PATRICK MCHENRY: Well, it turns out that the teachers unions that have largely supported President Biden-- almost entirely supported President Biden-- don't want to reopen schools in a number of school districts across the country. We're seeing this in protests and things of that sort and strikes from teachers.

So I think the main focus should be on getting schools open in a safe and healthy way. Only a small percentage of our primary-education-system dollars come from the federal government. And so what is being proposed and what has actually been given since March of last year is a more than doubling of federal education dollars going to local school systems. That's already been done. What the Biden administration wants to do is increase that again by 50%.

So I think rather than getting into the question of dollars and cents, I want to hear from teachers unions why they won't reopen and how they intend to get our children back into the classrooms so they can have the healthiest, both in terms of physical and mental and social welfare, the best results for our children.

So if they come up with a price tag connected with reopening the schools, I'm all ears as a policymaker. And whether it's 20 or 170, the point is opening the schools is going to be the best result. Rather than just pouring money out and saying, I hope you reopen, let's get a real plan. Let's get a national plan to make that happen rather than dragging along like we have been over the last couple of months, which is completely absurd given the size of our country, the wealth of our country, and the importance of education in our system.

ZACK GUZMAN: Yeah, and Congressman, just one last from me before we go too, kind of returning to your point on what we've seen from the Wall Street Bets crowd and Reddit traders here because there's a lot of interest in this on both sides of the aisle. It's interesting because, you know, some people could look at the power that we've now seen here with the GameStop moves and today's silver moves and say these traders are democratic heroes, you know, little guys banding together, using public info fair and square to move markets. And there's other people who are watching this play out and say, look, this is more power than we've ever seen, in some instances to move individual securities and could have broader implications on the market.

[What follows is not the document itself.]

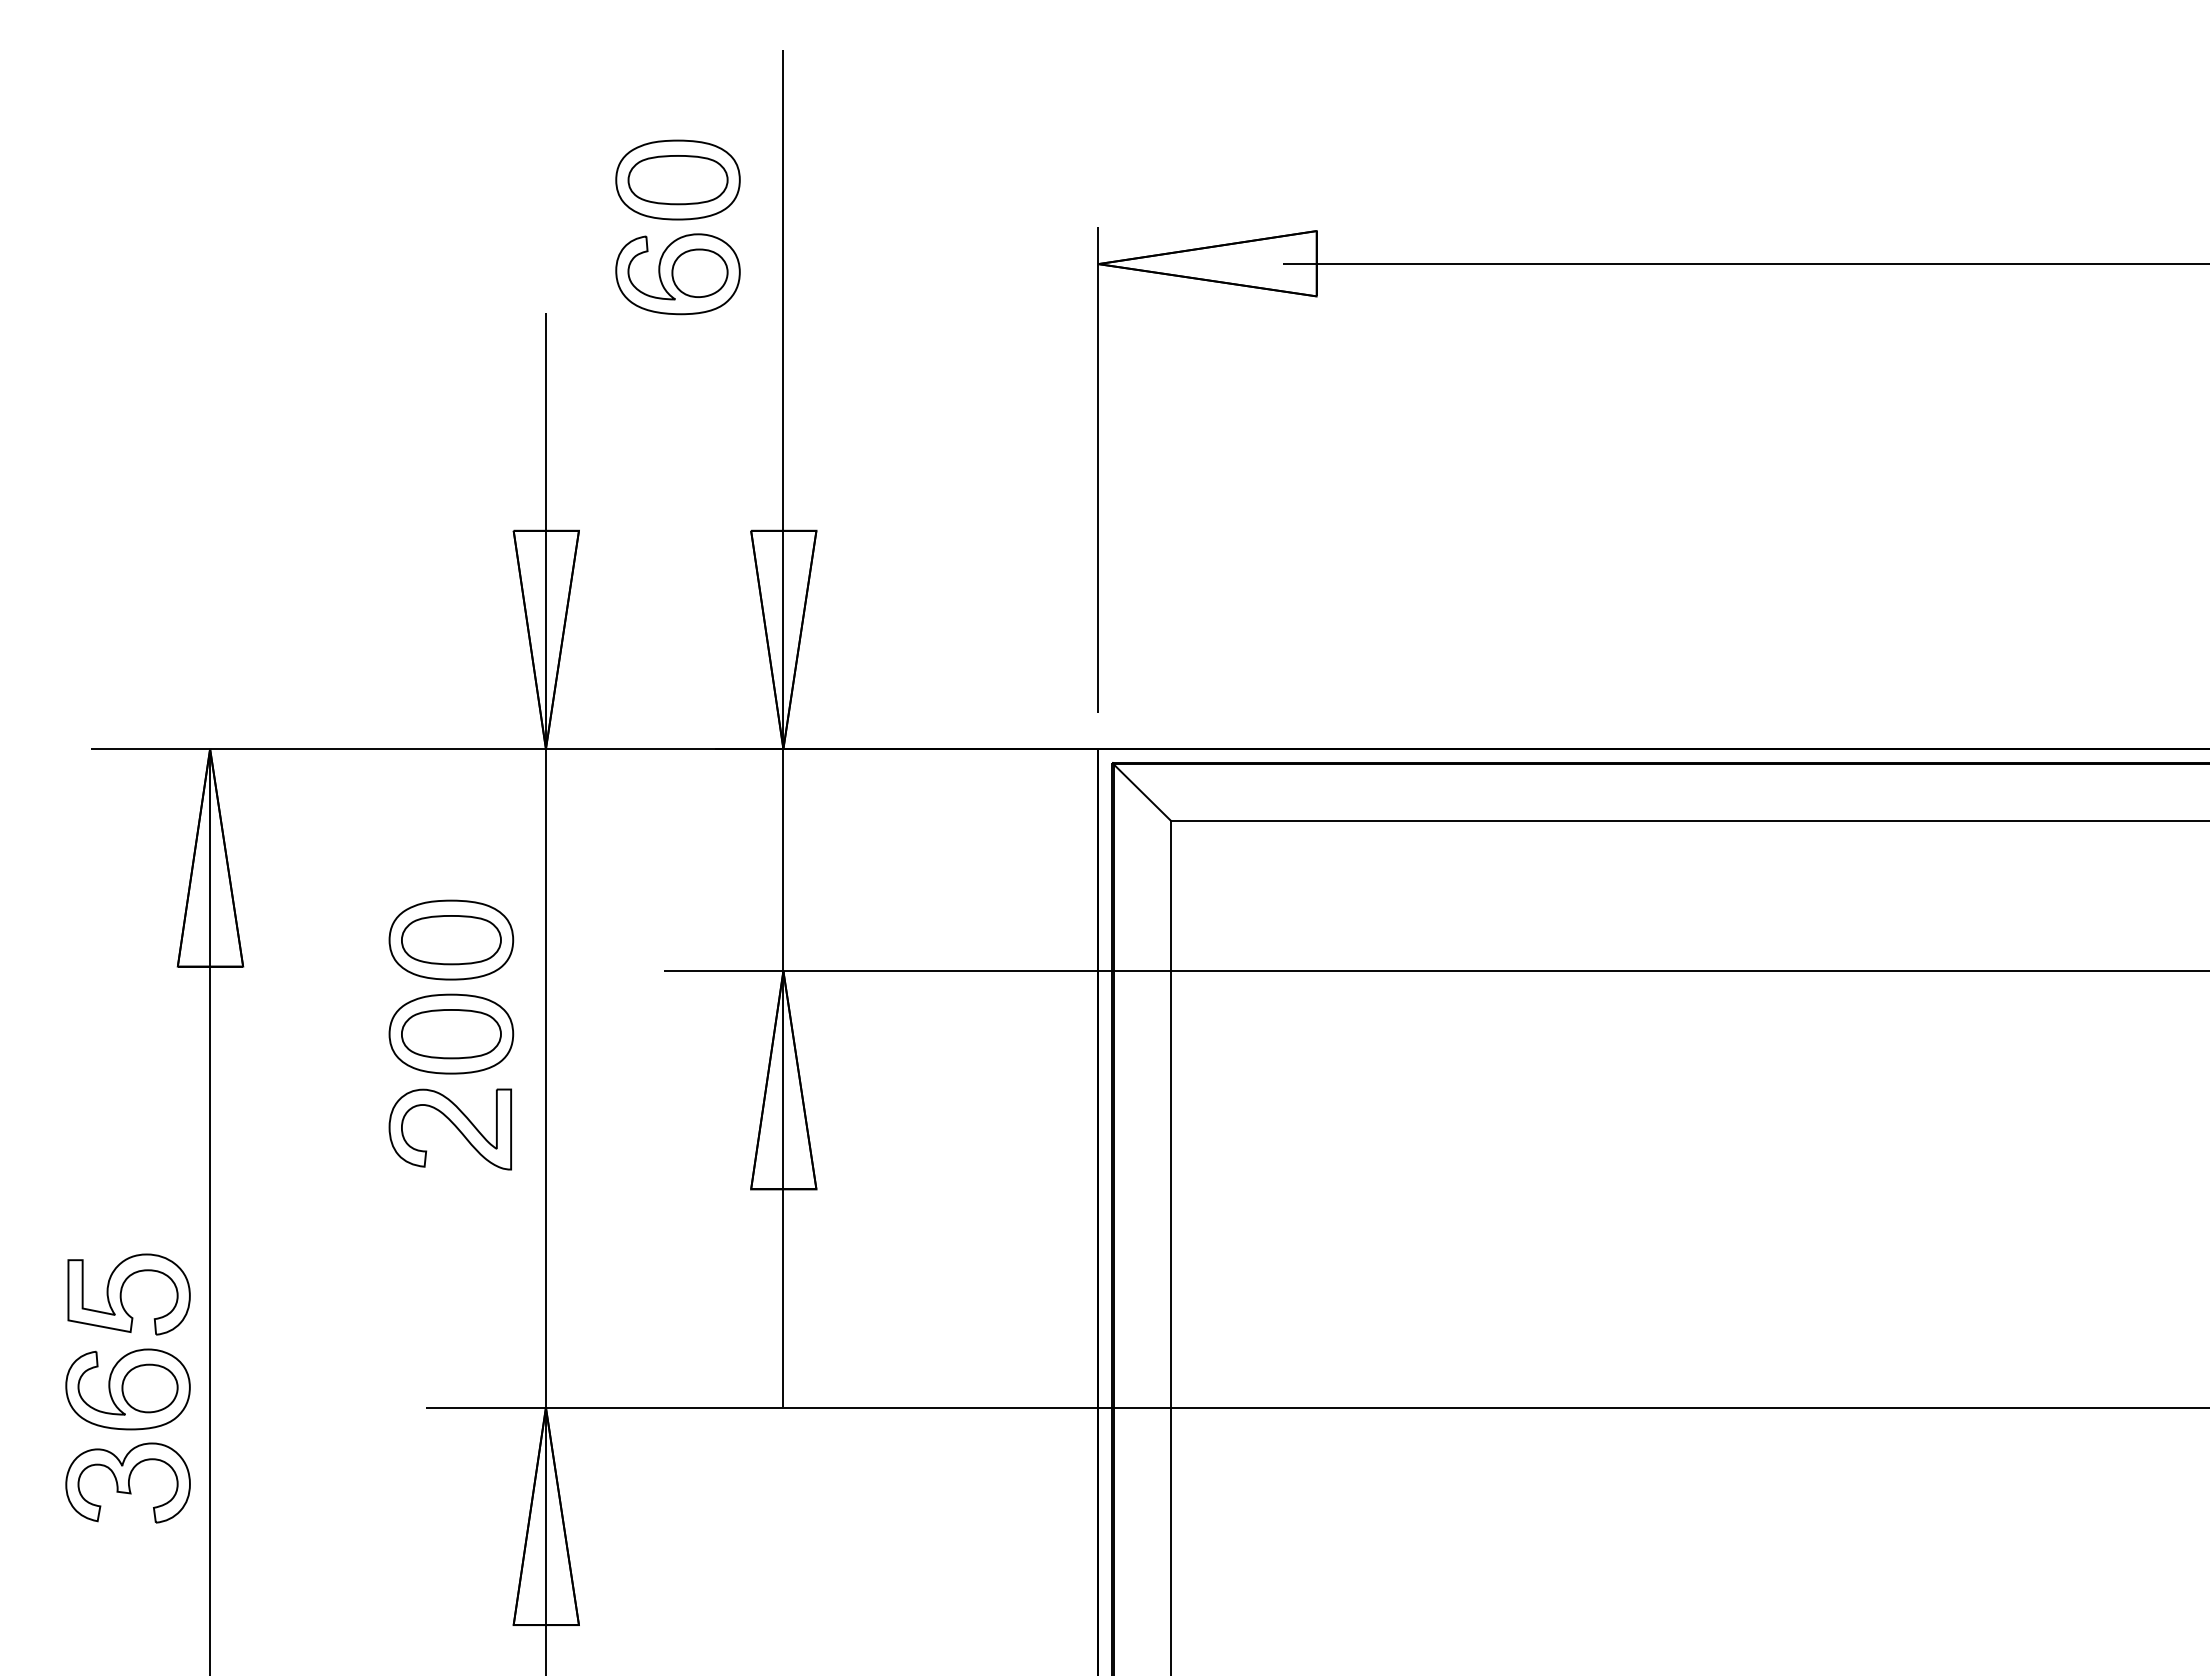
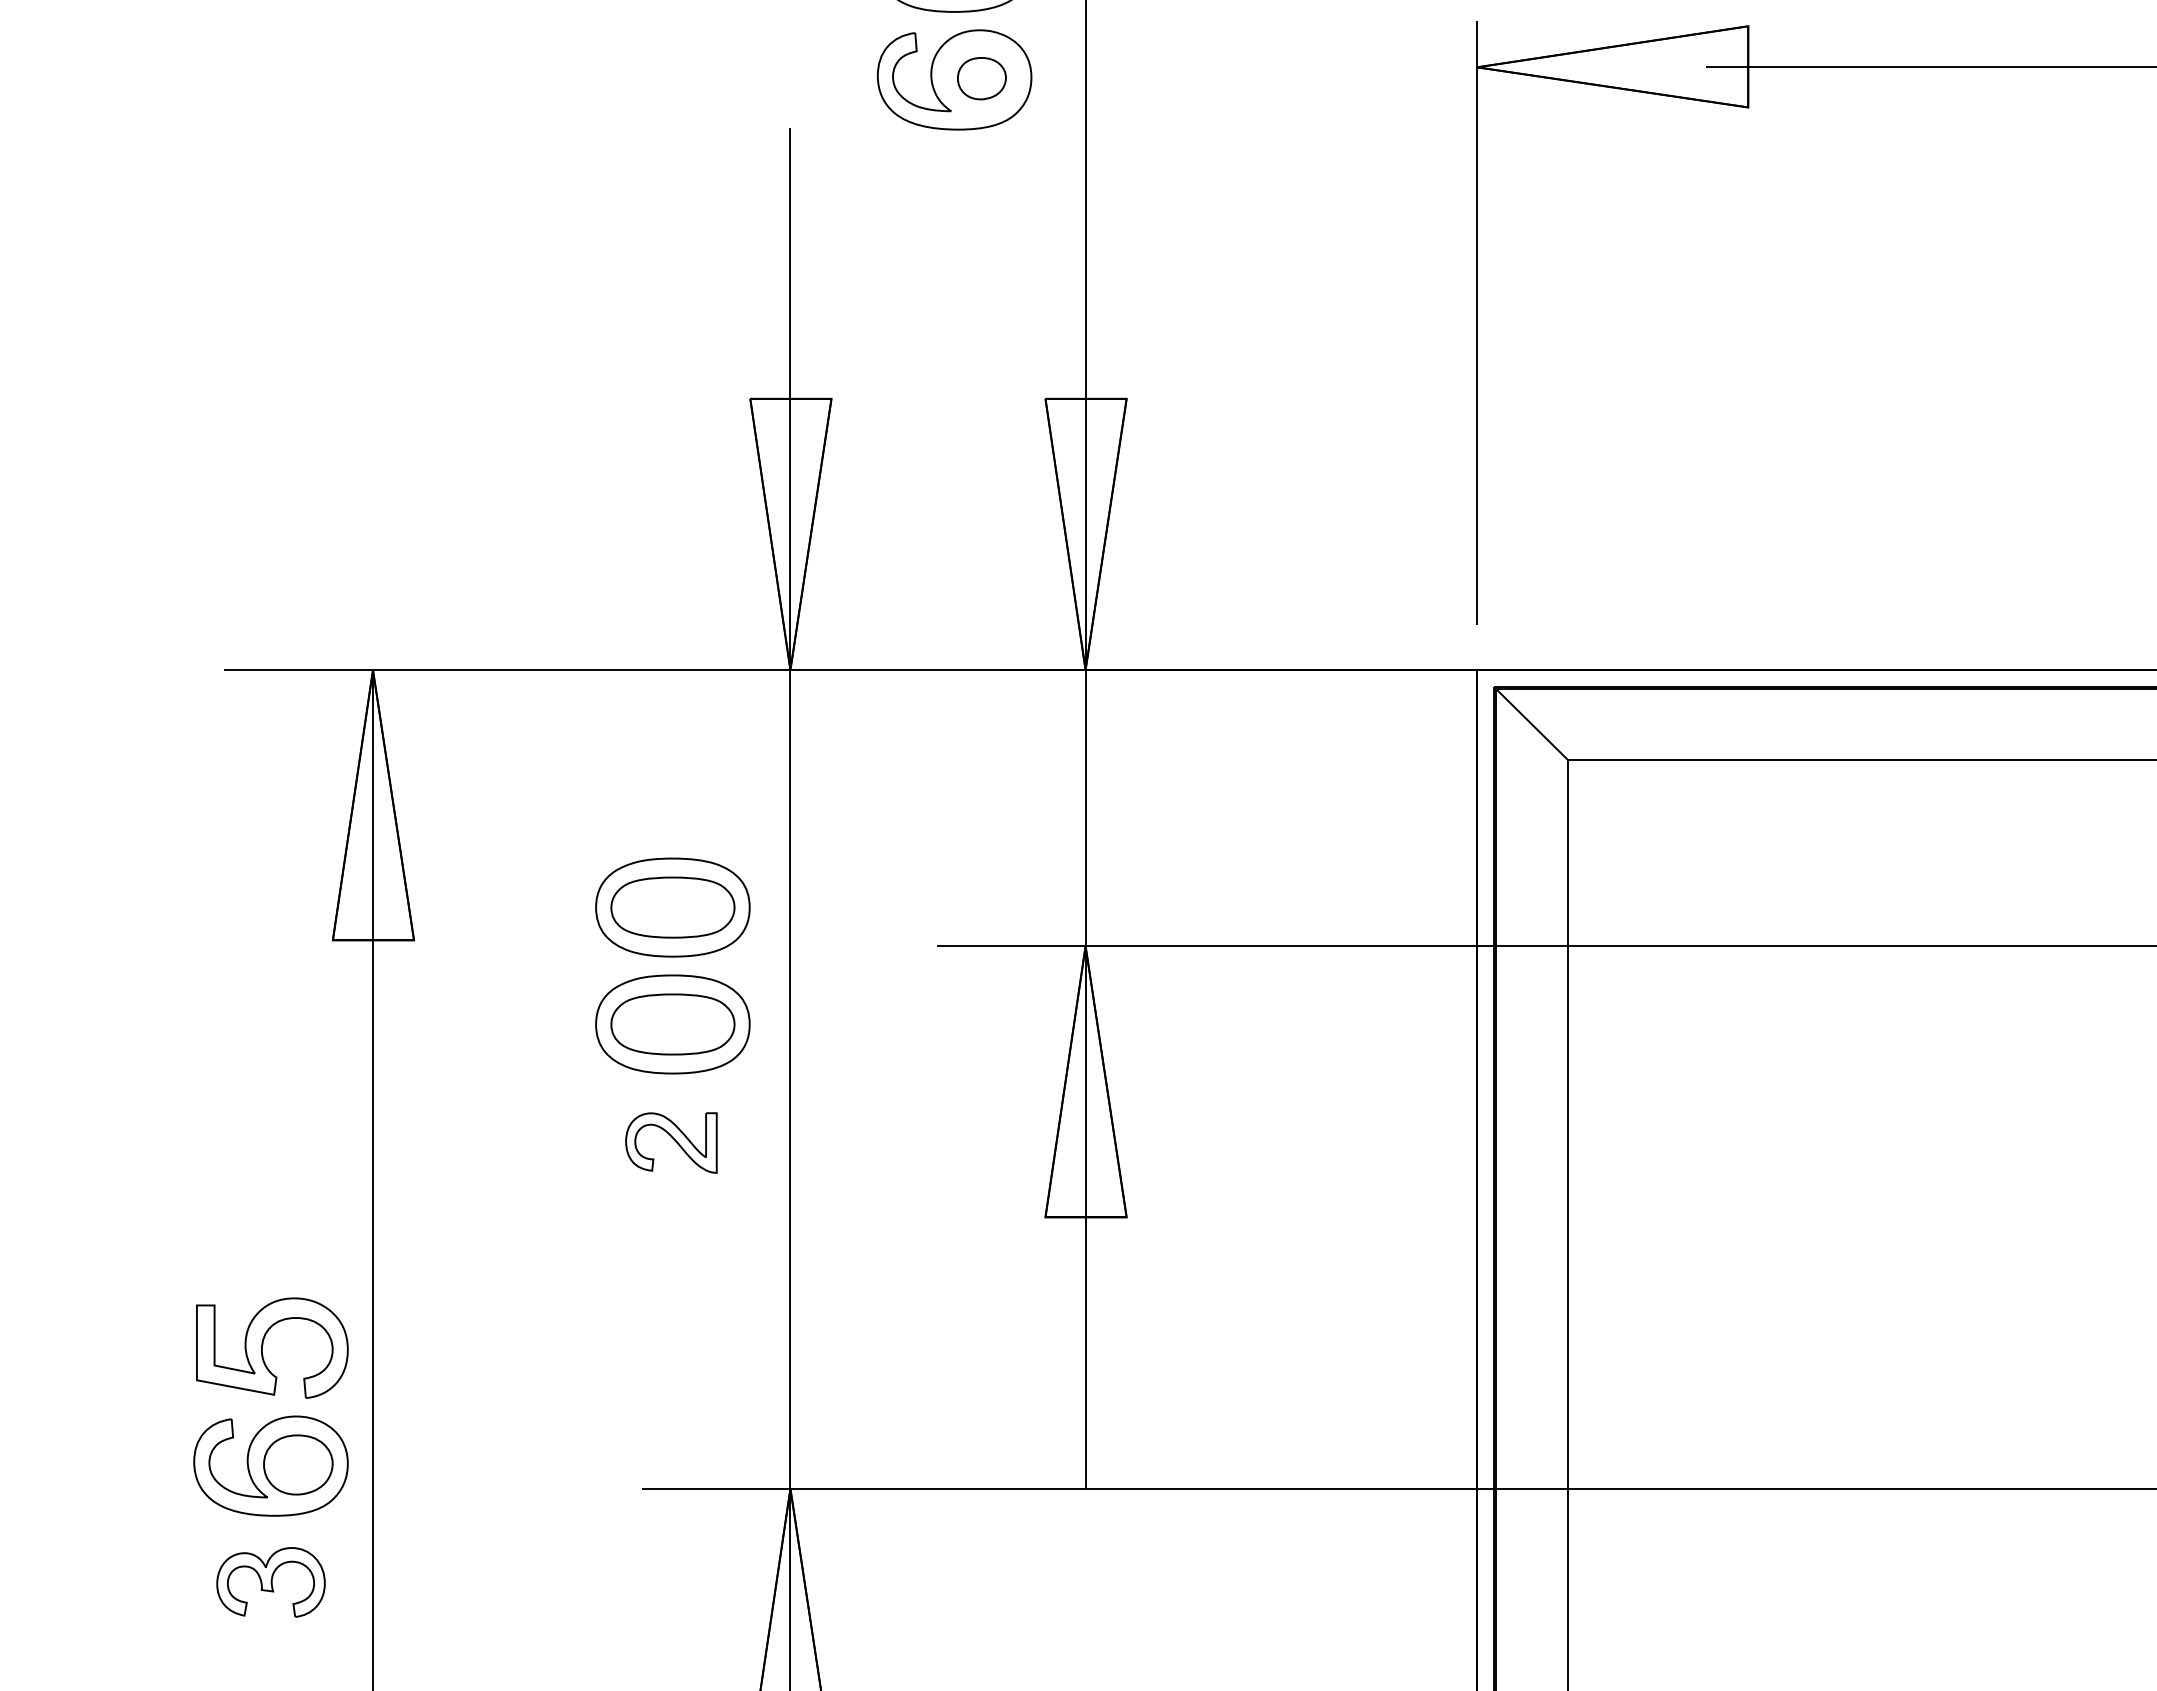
part: (699, 272) -> (981, 77), size x0.7
part: (449, 1129) -> (670, 1143), size x0.6
part: (127, 1482) -> (270, 1581), size x0.7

So where do you look at it in terms of some people saying they're heroes, some saying financial anarchists? What about your take?

PATRICK MCHENRY: Power to the people. Look, that's my key takeaway here. You're not going to stop people from talking to one another. You're not going to stop the use of technology.

Look, going back to the initial securities regulation in the United States, the first thing they responded to was the advent of the telephone, and they had to regulate around that. Now we're having the message boards. Reddit's been around for a long time. It's not even a new piece of technology.

So what I would tell you is the opening of finance is here to stay. We need to embrace it. We need to be more permissive of it. We need to open up our regulations and our laws to make it more equitable and available for everyone. Small and large need to have the same access to our markets so they can't make decisions for themselves, not government mandating it or a centralized approach mandating it but individuals making choices for themselves.

And we don't know how it's going to play out. We don't know how any market is going to play out. So buyer beware, but let's allow the people to make the decisions for themselves.

ZACK GUZMAN: I like getting interviews on power to the people. I appreciate the time. Congressman Patrick McHenry joining us from North Carolina alongside Yahoo Finance's Jessica Smith. Appreciate you both.